Not gone to the White House, ha, ha, ha. Just gone. Charles Murray on the greatest moral challenge in modern America, and one of the two or three greatest in American history:
Why has the proportion of unsocialized young males risen so relentlessly? In large part, I would argue, because the proportion of young males who have grown up without fathers has also risen relentlessly. The indicator here is the illegitimacy ratio–the percentage of live births that occur to single women. It was a minuscule 4% in the early 1950s, and it has risen substantially in every subsequent decade. The ratio reached the 25% milestone in 1988 and the 33% milestone in 1999. As of 2003, the figure was 35%–of all births, including whites.
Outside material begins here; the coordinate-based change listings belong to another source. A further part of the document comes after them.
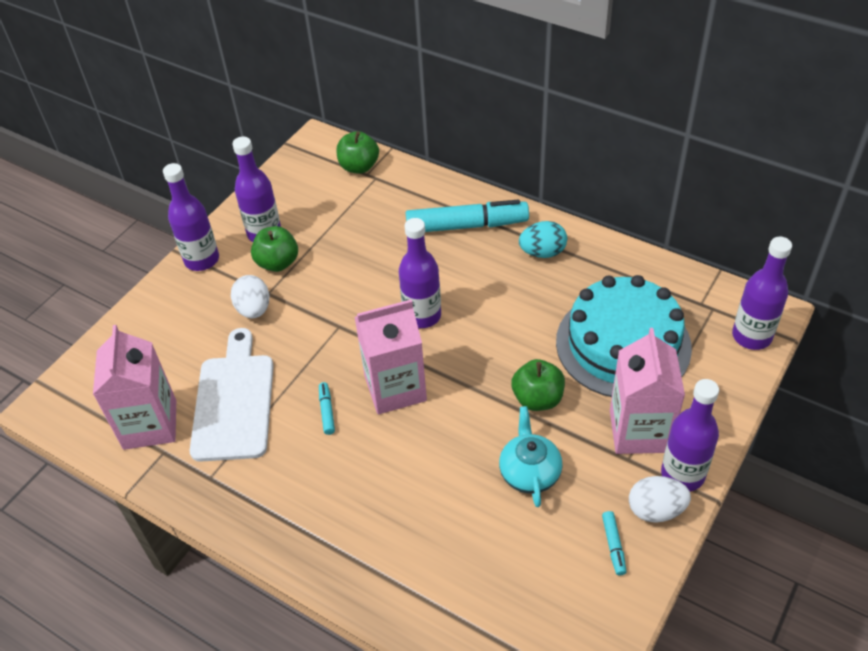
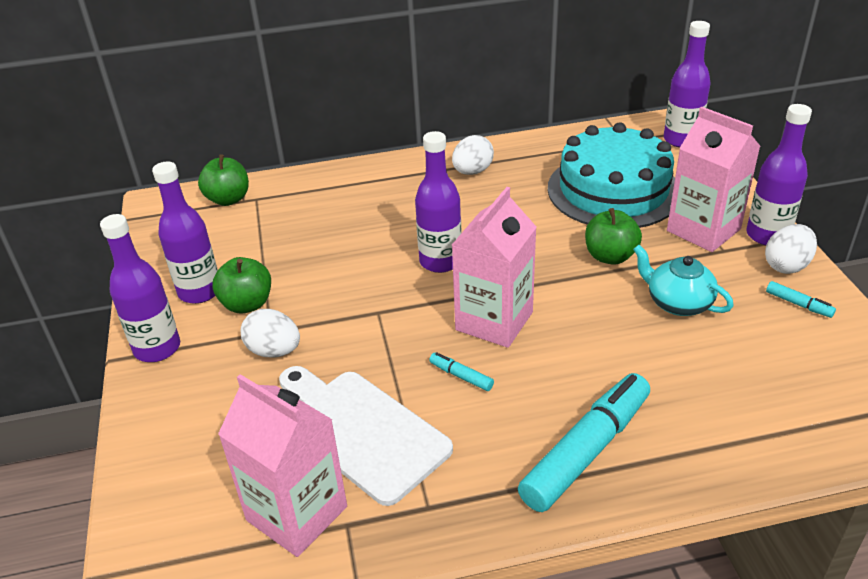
camera: 45 degrees left, 10 degrees down
(467, 225) = (387, 187): turquoise marker -> turquoise marker (586, 450)
(542, 252) = (472, 171): turquoise egg -> white egg

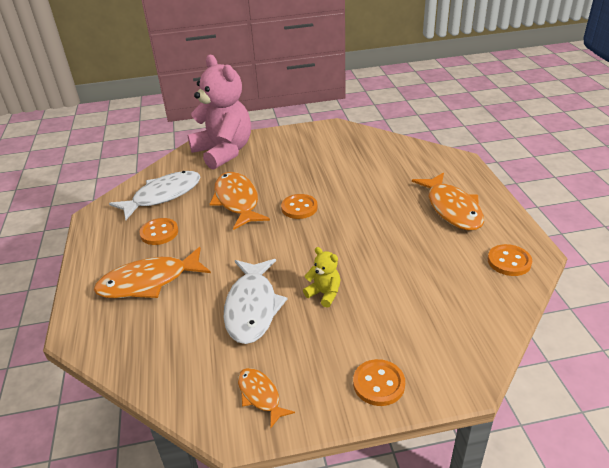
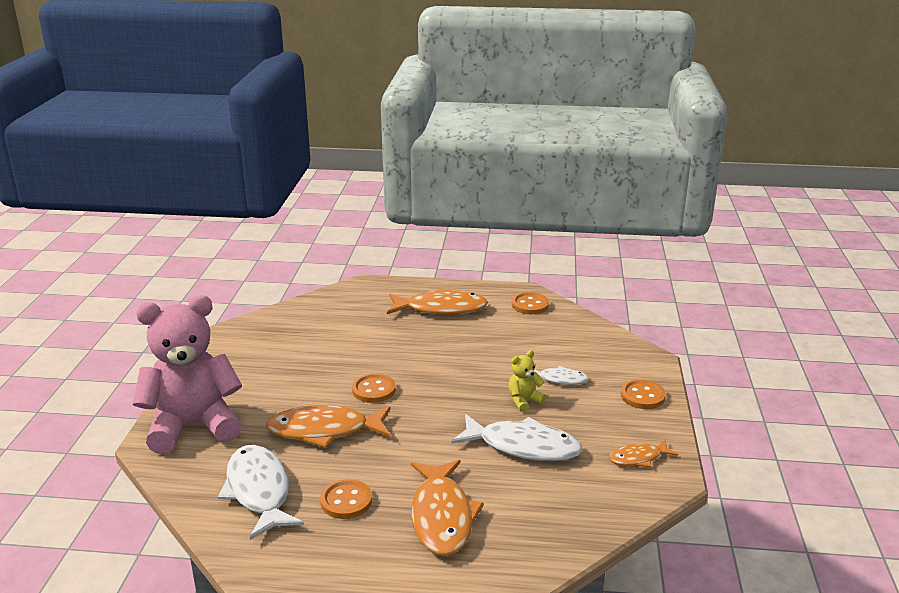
camera: 75 degrees left, 10 degrees down
(375, 311) = (559, 379): none -> white fish

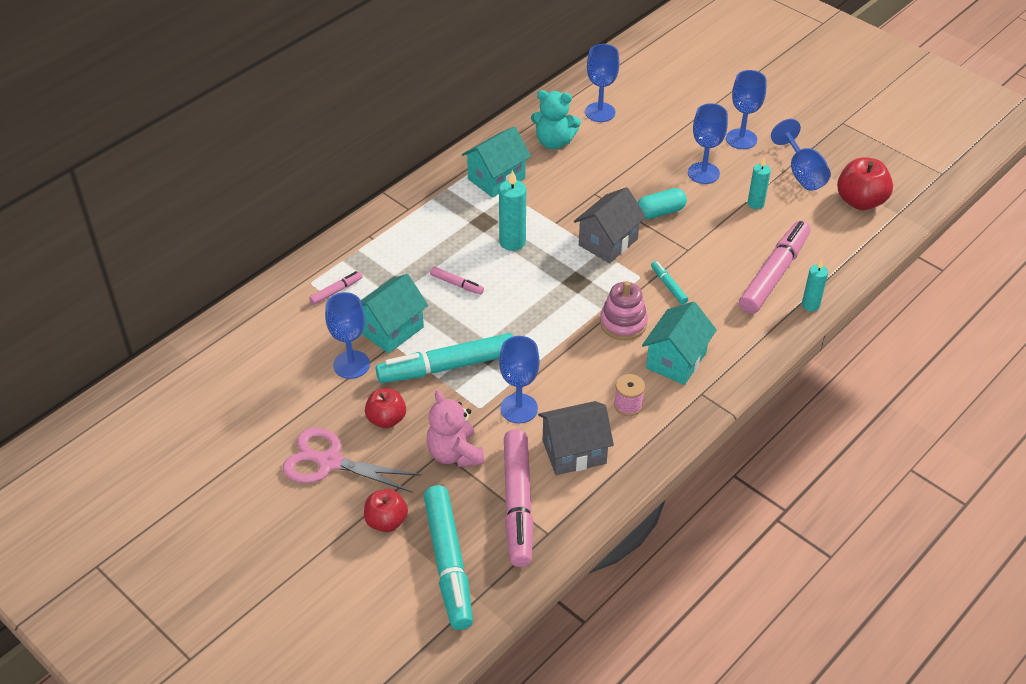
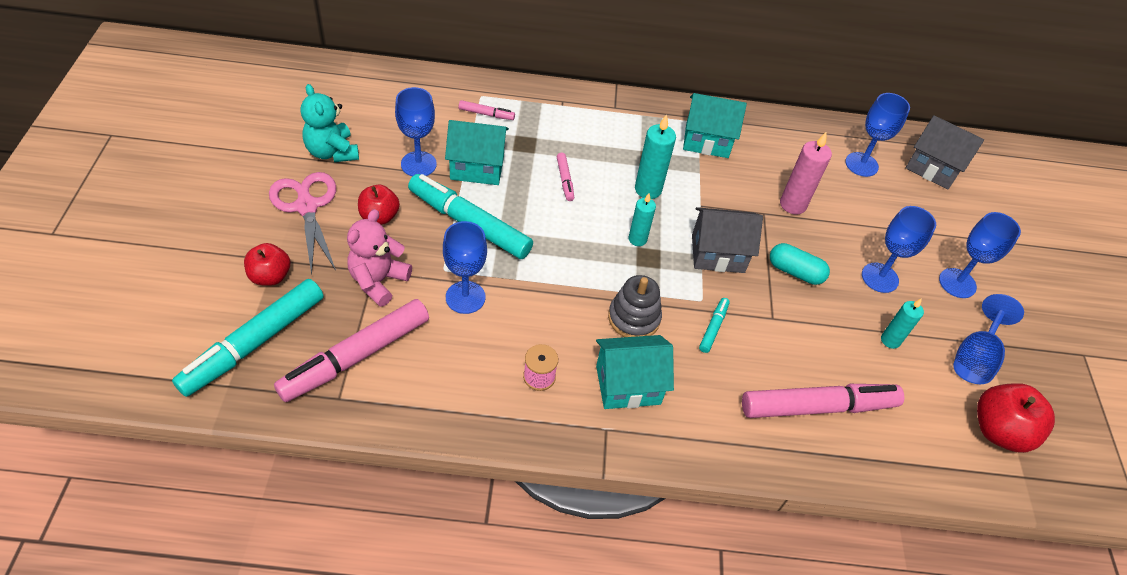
camera: 45 degrees right, 5 degrees up
(554, 142) = (790, 154): turquoise teddy bear -> turquoise teddy bear (332, 152)
(574, 452) = (449, 365): grey house -> grey house (933, 168)
(601, 173) = (793, 204): none -> pink candle
(623, 323) = (634, 318): pink stacking toy -> grey stacking toy
(810, 305) = (811, 463): turquoise candle -> turquoise candle (637, 239)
The black illegitimacy ratio in 2003 was 68%. By way of comparison: The illegitimacy ratio that caused Daniel Patrick Moynihan to proclaim the breakdown of the black family in the early 1960s was 24%.
But illegitimacy is now common throughout the population, right? No, it is heavily concentrated in low-income groups. Perhaps illegitimacy isn’t as bad as we used to think it was? No, during the past decade the evidence about the problems caused by illegitimacy has grown stronger. What about all the good news about falling teenage births? About plunging welfare rolls? Both trends are welcome, but neither has anything to do with the proportion of children being born and raised without fathers, and that proportion is the indicator that predicts the size of the underclass in the next generation.
As long as this is morally tolerated and financially subsidized, it may not be a self-limiting phenomenon. It is a mortal threat to the cohesion of our society.